Allison Sobel, a 23-year-old editorial assistant at Quarterlife publisher Penguin Putnam, agrees. She's discovering that during this, her first year in the city, she isn't so much concerned with her writing (she finds sifting through piles of submissions at a publishing house somewhat disheartening), or her career in general, as she is with "meeting people and having fun." Still, Ms. Sobel did take time off the conga line to champion Quarterlife Crisis. "I told my bosses I believed in the book, and that a lot of other people my age would too. I told them we needed to buy this book. In the end, they said, 'Let Allison do it.'" It was the right choice commercially, as at the time of our conversation, Quarterlife Crisis' Amazon.com sales rank was 1066. (The Color Purple was 2816; The Sound and the Fury 6235 and Middlemarch 32,787.)
With Mademoiselle at the helm, there was a distinctly feminine vibe at Glass that night, where, in addition to the Daily News, New York Times, USA Today, USWeekly and lots of nervous-looking young women in camisoles, Oprah was in the house. Or rather two demure O magazine employees. How is it working for Steadman's better half? No comment. Er... Well, what has your experience working in the media been like overall? No comment. Mind awfully moving aside and letting someone else have a go at the oyster tray?... Nothing. One pictures them in therapy years from now, drawing pictures of children with no mouths. (O's Hayley Mills and Hayley Mills did, incidentally, chat for a moment off record about Rosie. It's anyone's guess who'll win in that grudge match, but as far as cult-following, cool cachet goes, Oprah may be an overeater, but Rosie, God bless her heart, knows oranges aren't the only fruit.)

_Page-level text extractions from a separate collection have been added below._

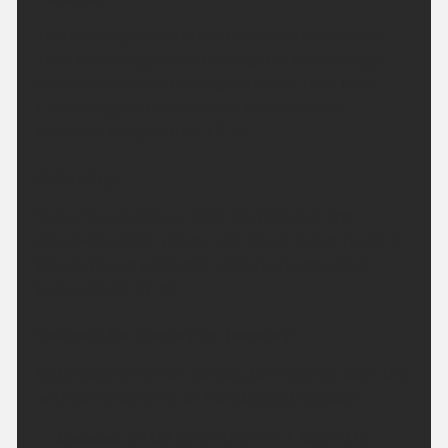
This evening will be dry with some late sunshine.
Then becoming cloudy overnight with some light
and patchy rain extending northeast for a time.
Freshening southwesterly in the northwest.
Minimum temperature 13 °C.
Saturday:
Some hazy sunshine in the southeast at first
otherwise rather cloudy with some rain at times in
the north and west, drier elsewhere. Maximum
temperature 21 °C.
Outlook for Sunday to Tuesday:
Outbreaks of rain on Sunday, turning drier later. Dry
with some sunshine on Monday and Tuesday.
Updated:
04:00 (UTC+1) on Fri 7 Aug 2026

Finally, following a failed attempt to (cringe) bum a smoke from the editor-in-chief of Mademoiselle (or was it only from her husband, Martin, although I do remember him having to go hunting for it, and then he didn't ever come back...), I met 25-year-old actress Dorothea "sorry it's a 100" Harahan. She attributes her ambition to the fact that her parents never told her, "You could put your eye out, kid," when she announced she was going into theater. "They didn't ever use the words 'fall back,'" she remarked. "After I graduated college, most of the people from my acting school moved to New York or L.A. I've noticed many of them have fallen away, not because they are giving up, but because they've decided there's something else they wanted to do. That hasn't happened to me."
Will she always want to be an actor, even if in 20 years the process still involves being kicked in the face by department store elves? "I don't think I have any illusions about this industry. I always knew what I was getting into. That it's a business. But I'll always want to act. And that's what I am going to do."
And that sentiment expresses the best advice for surviving any time in your life, no matter what you hope to accomplish. I defer again to Pink Floyd: "Did you exchange/a walk on part in the war/For a lead role in a cage?" Success is relative. So whatever it is, as Quarterlife Crisis would say, just go for it. Otherwise you could end up evil and frustrated, like Charlie Manson, or Louie Anderson. Finally, as far as your 20s go in particular, I will only add that this, too, shall pass.